Within minutes I was gone; I left Iris sitting on the couch with a child on each knee. The woman looked pale and distracted, nodding and smiling unconvincingly as she listened to stories about Alice’s schoolday; one of her hands tapped and scratched against the coffee table absently, as if still intent on pulling something into pieces. I was afraid to leave, but I couldn’t bring myself to stay for even one more minute, or even to speak. “Goodbye!” she called after me as I shut the door. I didn’t reply, didn’t turn around.
On my way to the train I dialed a number I’d jotted down on my way out the door -- a friend of Iris’s who took her out to lunch sometimes. “This is Tom the babysitter,” I told her. “Iris is in really bad shape.

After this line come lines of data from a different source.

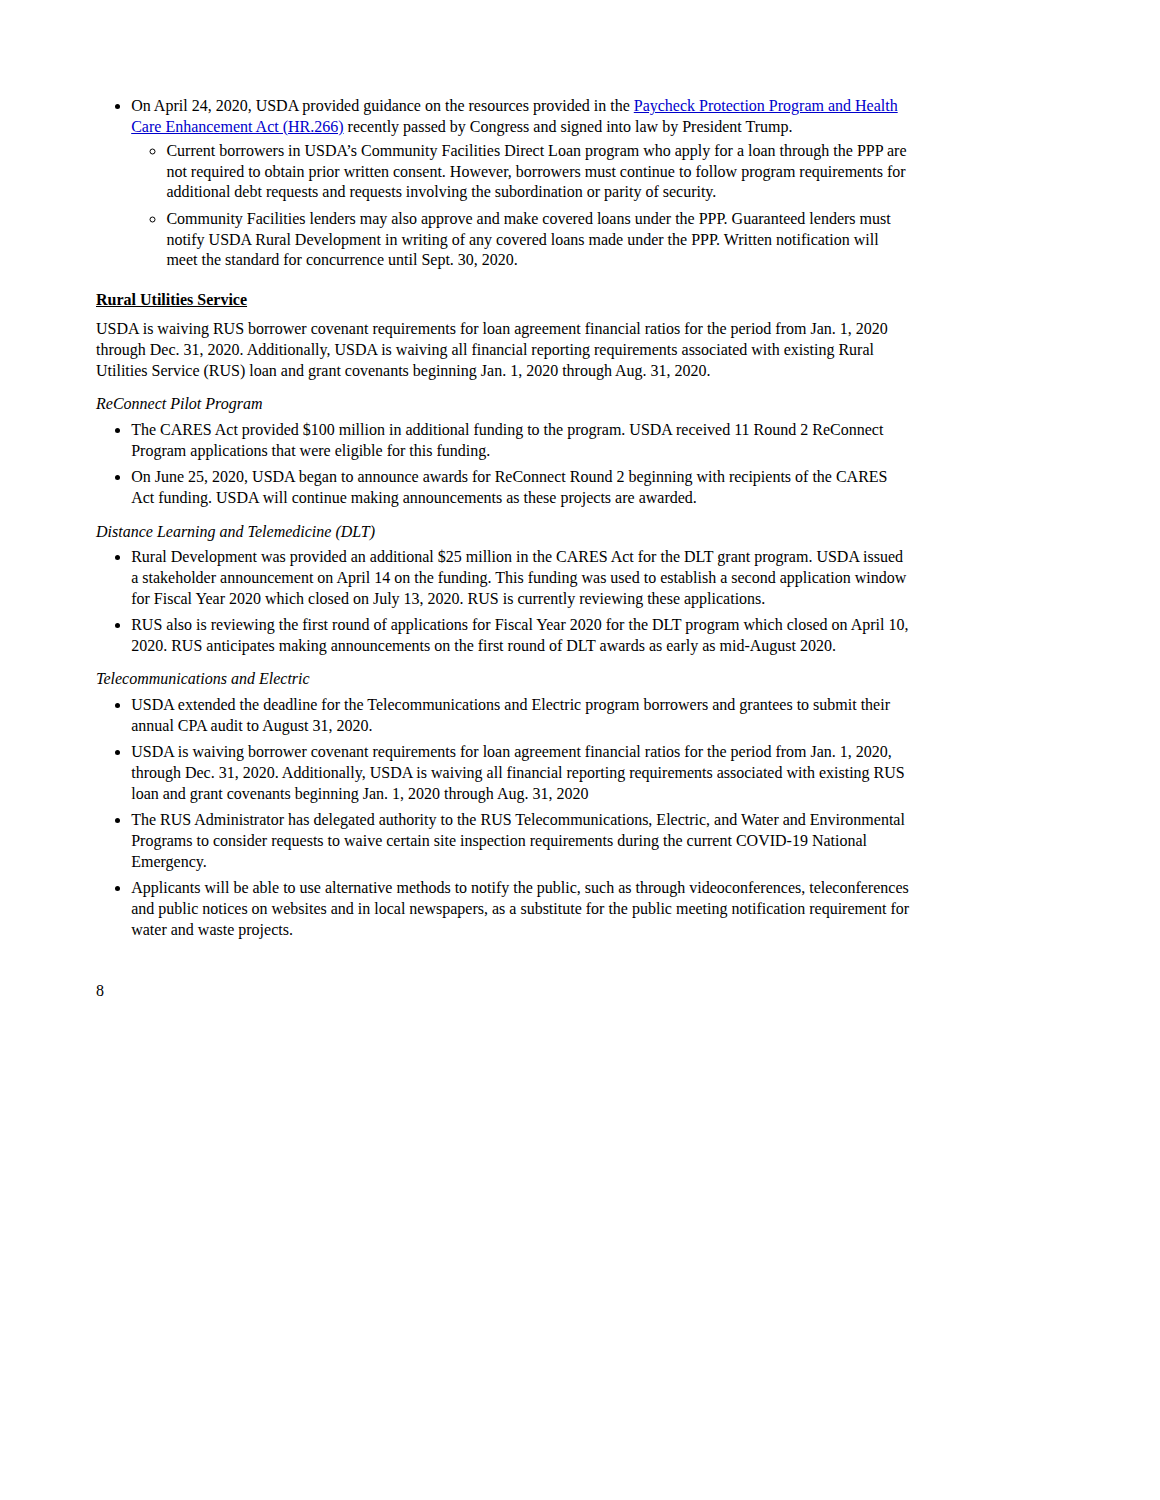On April 24, 2020, USDA provided guidance on the resources provided in the Paycheck Protection Program and Health Care Enhancement Act (HR.266) recently passed by Congress and signed into law by President Trump.
Current borrowers in USDA’s Community Facilities Direct Loan program who apply for a loan through the PPP are not required to obtain prior written consent. However, borrowers must continue to follow program requirements for additional debt requests and requests involving the subordination or parity of security.
Community Facilities lenders may also approve and make covered loans under the PPP. Guaranteed lenders must notify USDA Rural Development in writing of any covered loans made under the PPP. Written notification will meet the standard for concurrence until Sept. 30, 2020.
Rural Utilities Service
USDA is waiving RUS borrower covenant requirements for loan agreement financial ratios for the period from Jan. 1, 2020 through Dec. 31, 2020. Additionally, USDA is waiving all financial reporting requirements associated with existing Rural Utilities Service (RUS) loan and grant covenants beginning Jan. 1, 2020 through Aug. 31, 2020.
ReConnect Pilot Program
The CARES Act provided $100 million in additional funding to the program. USDA received 11 Round 2 ReConnect Program applications that were eligible for this funding.
On June 25, 2020, USDA began to announce awards for ReConnect Round 2 beginning with recipients of the CARES Act funding. USDA will continue making announcements as these projects are awarded.
Distance Learning and Telemedicine (DLT)
Rural Development was provided an additional $25 million in the CARES Act for the DLT grant program. USDA issued a stakeholder announcement on April 14 on the funding. This funding was used to establish a second application window for Fiscal Year 2020 which closed on July 13, 2020. RUS is currently reviewing these applications.
RUS also is reviewing the first round of applications for Fiscal Year 2020 for the DLT program which closed on April 10, 2020. RUS anticipates making announcements on the first round of DLT awards as early as mid-August 2020.
Telecommunications and Electric
USDA extended the deadline for the Telecommunications and Electric program borrowers and grantees to submit their annual CPA audit to August 31, 2020.
USDA is waiving borrower covenant requirements for loan agreement financial ratios for the period from Jan. 1, 2020, through Dec. 31, 2020. Additionally, USDA is waiving all financial reporting requirements associated with existing RUS loan and grant covenants beginning Jan. 1, 2020 through Aug. 31, 2020
The RUS Administrator has delegated authority to the RUS Telecommunications, Electric, and Water and Environmental Programs to consider requests to waive certain site inspection requirements during the current COVID-19 National Emergency.
Applicants will be able to use alternative methods to notify the public, such as through videoconferences, teleconferences and public notices on websites and in local newspapers, as a substitute for the public meeting notification requirement for water and waste projects.
8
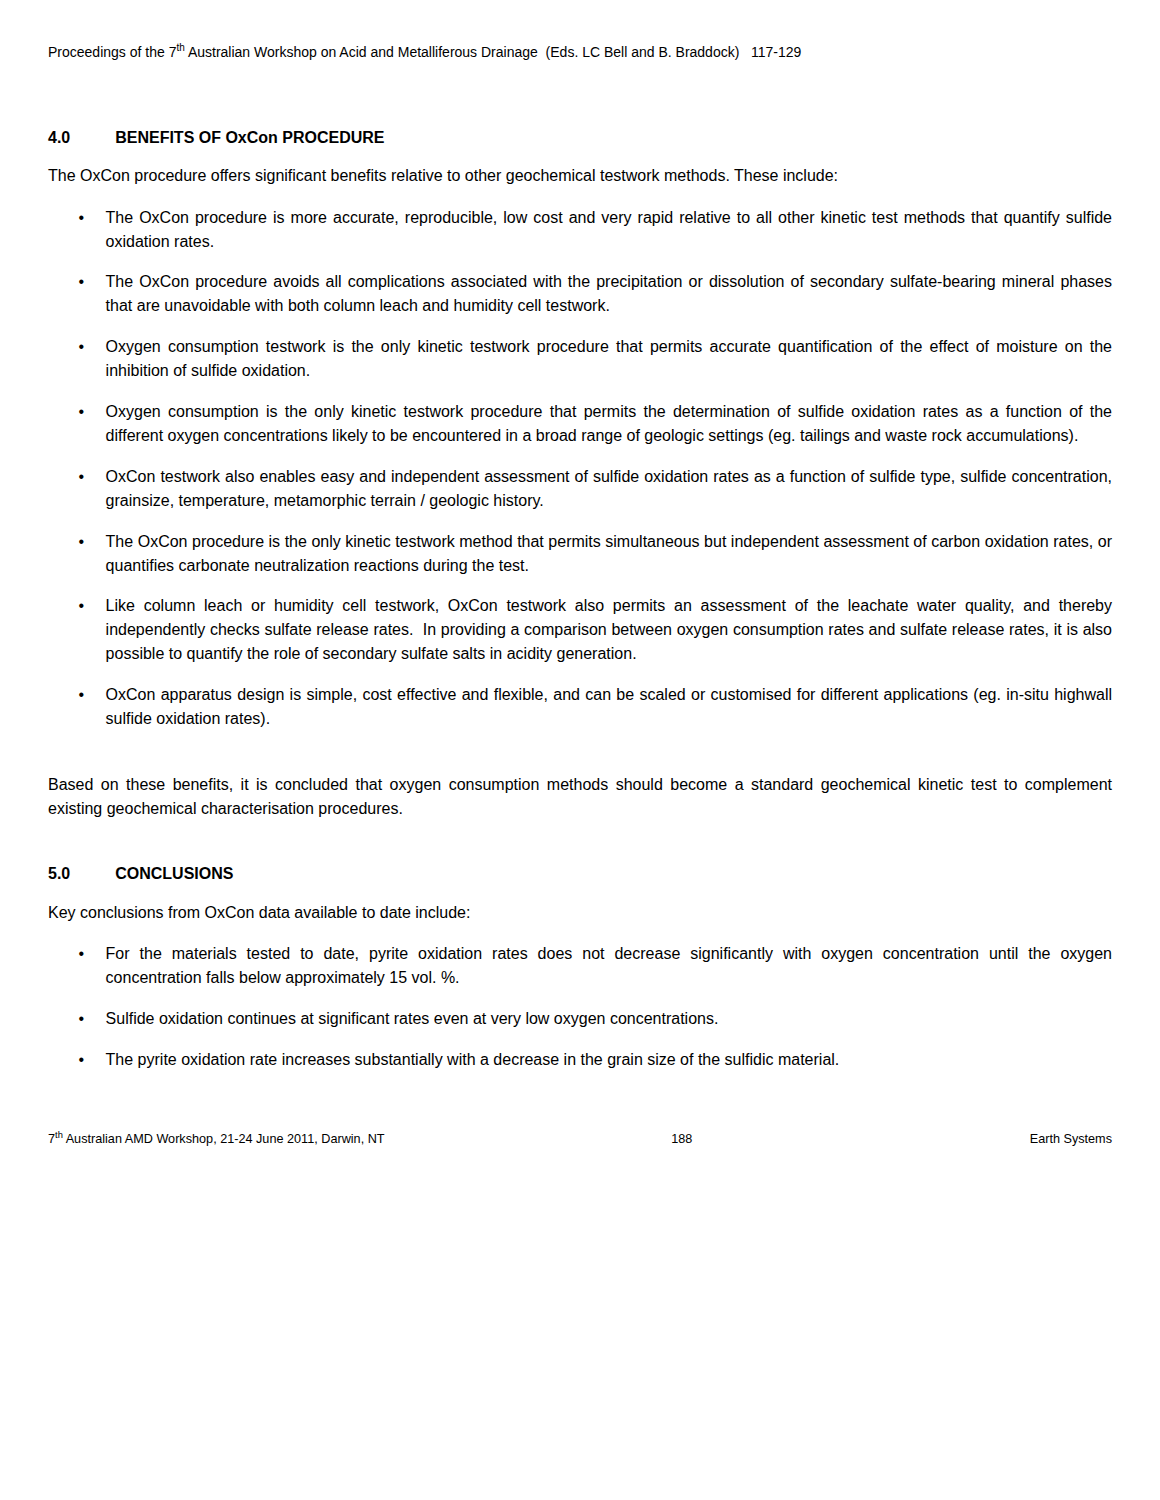Proceedings of the 7th Australian Workshop on Acid and Metalliferous Drainage (Eds. LC Bell and B. Braddock) 117-129
4.0 BENEFITS OF OxCon PROCEDURE
The OxCon procedure offers significant benefits relative to other geochemical testwork methods. These include:
The OxCon procedure is more accurate, reproducible, low cost and very rapid relative to all other kinetic test methods that quantify sulfide oxidation rates.
The OxCon procedure avoids all complications associated with the precipitation or dissolution of secondary sulfate-bearing mineral phases that are unavoidable with both column leach and humidity cell testwork.
Oxygen consumption testwork is the only kinetic testwork procedure that permits accurate quantification of the effect of moisture on the inhibition of sulfide oxidation.
Oxygen consumption is the only kinetic testwork procedure that permits the determination of sulfide oxidation rates as a function of the different oxygen concentrations likely to be encountered in a broad range of geologic settings (eg. tailings and waste rock accumulations).
OxCon testwork also enables easy and independent assessment of sulfide oxidation rates as a function of sulfide type, sulfide concentration, grainsize, temperature, metamorphic terrain / geologic history.
The OxCon procedure is the only kinetic testwork method that permits simultaneous but independent assessment of carbon oxidation rates, or quantifies carbonate neutralization reactions during the test.
Like column leach or humidity cell testwork, OxCon testwork also permits an assessment of the leachate water quality, and thereby independently checks sulfate release rates. In providing a comparison between oxygen consumption rates and sulfate release rates, it is also possible to quantify the role of secondary sulfate salts in acidity generation.
OxCon apparatus design is simple, cost effective and flexible, and can be scaled or customised for different applications (eg. in-situ highwall sulfide oxidation rates).
Based on these benefits, it is concluded that oxygen consumption methods should become a standard geochemical kinetic test to complement existing geochemical characterisation procedures.
5.0 CONCLUSIONS
Key conclusions from OxCon data available to date include:
For the materials tested to date, pyrite oxidation rates does not decrease significantly with oxygen concentration until the oxygen concentration falls below approximately 15 vol. %.
Sulfide oxidation continues at significant rates even at very low oxygen concentrations.
The pyrite oxidation rate increases substantially with a decrease in the grain size of the sulfidic material.
7th Australian AMD Workshop, 21-24 June 2011, Darwin, NT
188
Earth Systems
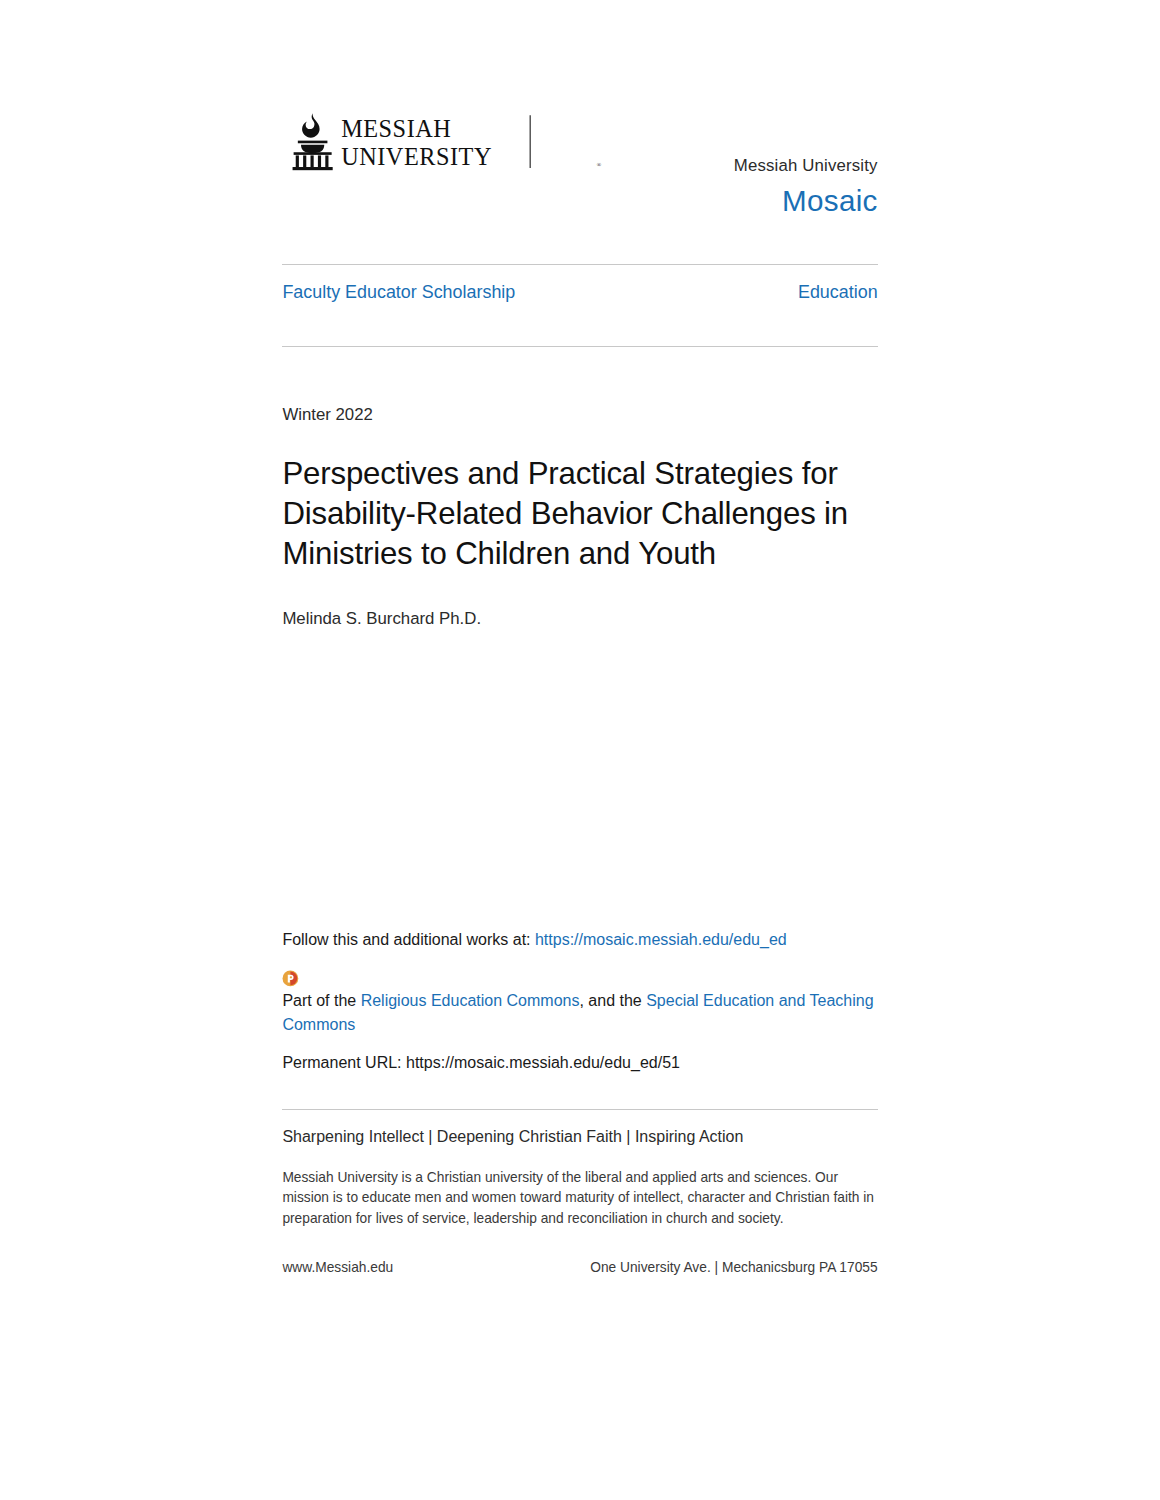Messiah University MESSIAH UNIVERSITY ®
Messiah University
Mosaic
Faculty Educator Scholarship
Education
Winter 2022
Perspectives and Practical Strategies for Disability-Related Behavior Challenges in Ministries to Children and Youth
Melinda S. Burchard Ph.D.
Follow this and additional works at: https://mosaic.messiah.edu/edu_ed
Part of the Religious Education Commons, and the Special Education and Teaching Commons
Permanent URL: https://mosaic.messiah.edu/edu_ed/51
Sharpening Intellect | Deepening Christian Faith | Inspiring Action
Messiah University is a Christian university of the liberal and applied arts and sciences. Our mission is to educate men and women toward maturity of intellect, character and Christian faith in preparation for lives of service, leadership and reconciliation in church and society.
www.Messiah.edu One University Ave. | Mechanicsburg PA 17055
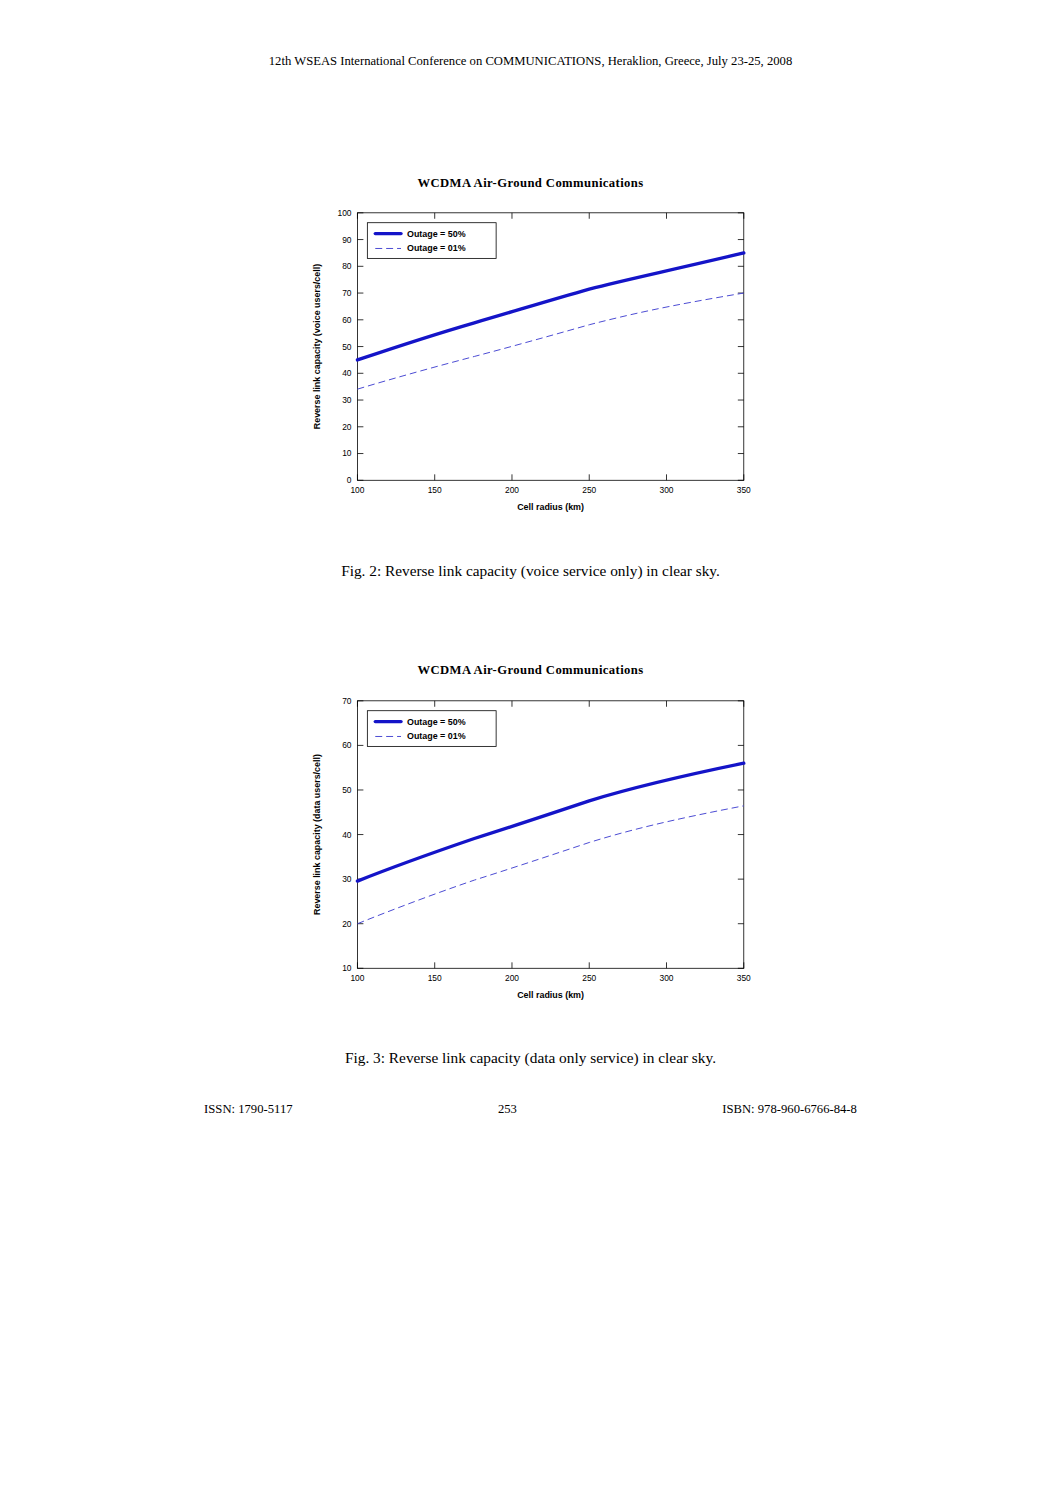12th WSEAS International Conference on COMMUNICATIONS, Heraklion, Greece, July 23-25, 2008
WCDMA Air-Ground Communications
0 10 20 30 40 50 60 70 80 90 100 100 150 200 250 300 350 Cell radius (km) Reverse link capacity (voice users/cell) Outage = 50% Outage = 01%
Fig. 2: Reverse link capacity (voice service only) in clear sky.
WCDMA Air-Ground Communications
10 20 30 40 50 60 70 100 150 200 250 300 350 Cell radius (km) Reverse link capacity (data users/cell) Outage = 50% Outage = 01%
Fig. 3: Reverse link capacity (data only service) in clear sky.
ISSN: 1790-5117
253
ISBN: 978-960-6766-84-8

In about five minutes you need to call her, and you need to stay on the phone with her until you can tell she’s okay.” I hung up and went underground before she could ask any questions. Never again, I consoled myself. My commitment to this family was severed. Never again.
When I returned the following week, we both acted as if nothing had happened. On her way out, Iris left five dollars on the counter so we could get ice cream.